Using the data that follows, output only the lines from the line with "Coso, empezarán las" up to and including the line with "(estado civil), profissional", exactly, leaving pictures aside.

BEGIN

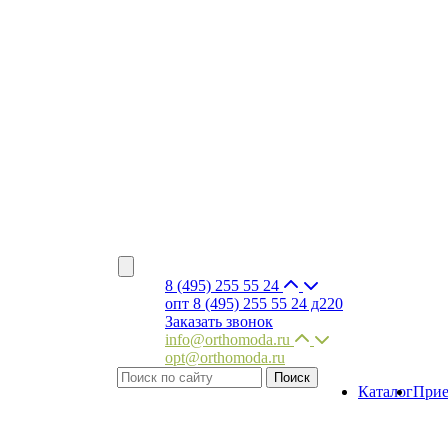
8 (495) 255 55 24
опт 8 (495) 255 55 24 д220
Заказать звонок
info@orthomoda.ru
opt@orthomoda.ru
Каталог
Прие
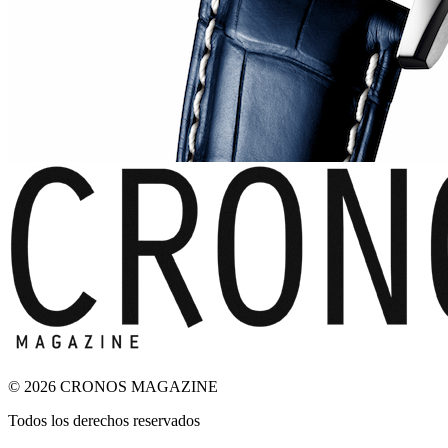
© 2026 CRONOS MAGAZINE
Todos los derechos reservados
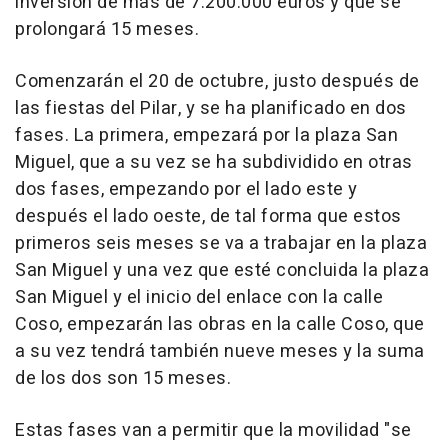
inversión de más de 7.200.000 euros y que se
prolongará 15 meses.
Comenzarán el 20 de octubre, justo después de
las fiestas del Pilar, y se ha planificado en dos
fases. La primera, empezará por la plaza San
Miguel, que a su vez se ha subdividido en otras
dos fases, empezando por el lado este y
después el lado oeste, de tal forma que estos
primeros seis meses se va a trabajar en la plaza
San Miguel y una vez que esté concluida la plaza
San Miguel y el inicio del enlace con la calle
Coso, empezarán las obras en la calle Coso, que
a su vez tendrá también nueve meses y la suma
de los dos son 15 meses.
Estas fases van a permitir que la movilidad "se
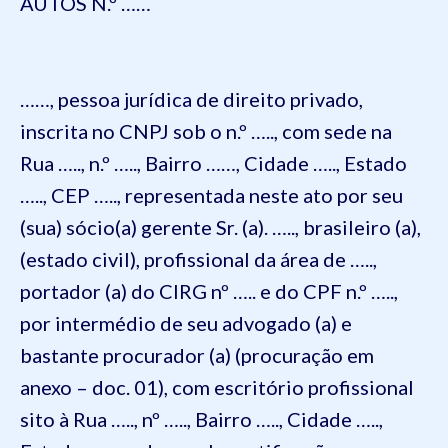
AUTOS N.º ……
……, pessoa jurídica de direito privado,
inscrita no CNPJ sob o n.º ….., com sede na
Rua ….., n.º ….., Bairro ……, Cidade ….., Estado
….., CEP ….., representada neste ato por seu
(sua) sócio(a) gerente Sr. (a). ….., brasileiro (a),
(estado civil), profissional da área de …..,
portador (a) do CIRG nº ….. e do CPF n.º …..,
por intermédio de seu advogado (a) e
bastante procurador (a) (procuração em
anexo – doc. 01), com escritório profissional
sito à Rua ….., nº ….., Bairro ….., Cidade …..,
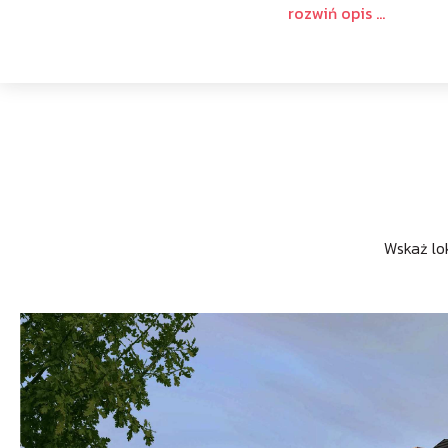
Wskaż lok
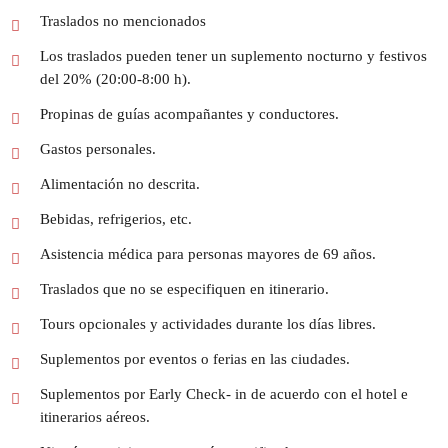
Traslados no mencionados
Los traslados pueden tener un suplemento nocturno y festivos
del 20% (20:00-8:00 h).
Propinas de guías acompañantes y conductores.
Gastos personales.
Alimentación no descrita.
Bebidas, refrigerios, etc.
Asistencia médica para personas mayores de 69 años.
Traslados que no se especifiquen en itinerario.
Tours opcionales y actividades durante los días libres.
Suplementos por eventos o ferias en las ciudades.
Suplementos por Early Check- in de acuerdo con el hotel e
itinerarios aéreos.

END

**Written response**
Coso, empezarán las obras en la calle Coso, que
a su vez tendrá también nueve meses y la suma
de los dos son 15 meses.
Estas fases van a permitir que la movilidad "se
AUTOS N.º ……
……, pessoa jurídica de direito privado,
inscrita no CNPJ sob o n.º ….., com sede na
Rua ….., n.º ….., Bairro ……, Cidade ….., Estado
….., CEP ….., representada neste ato por seu
(sua) sócio(a) gerente Sr. (a). ….., brasileiro (a),
(estado civil), profissional da área de …..,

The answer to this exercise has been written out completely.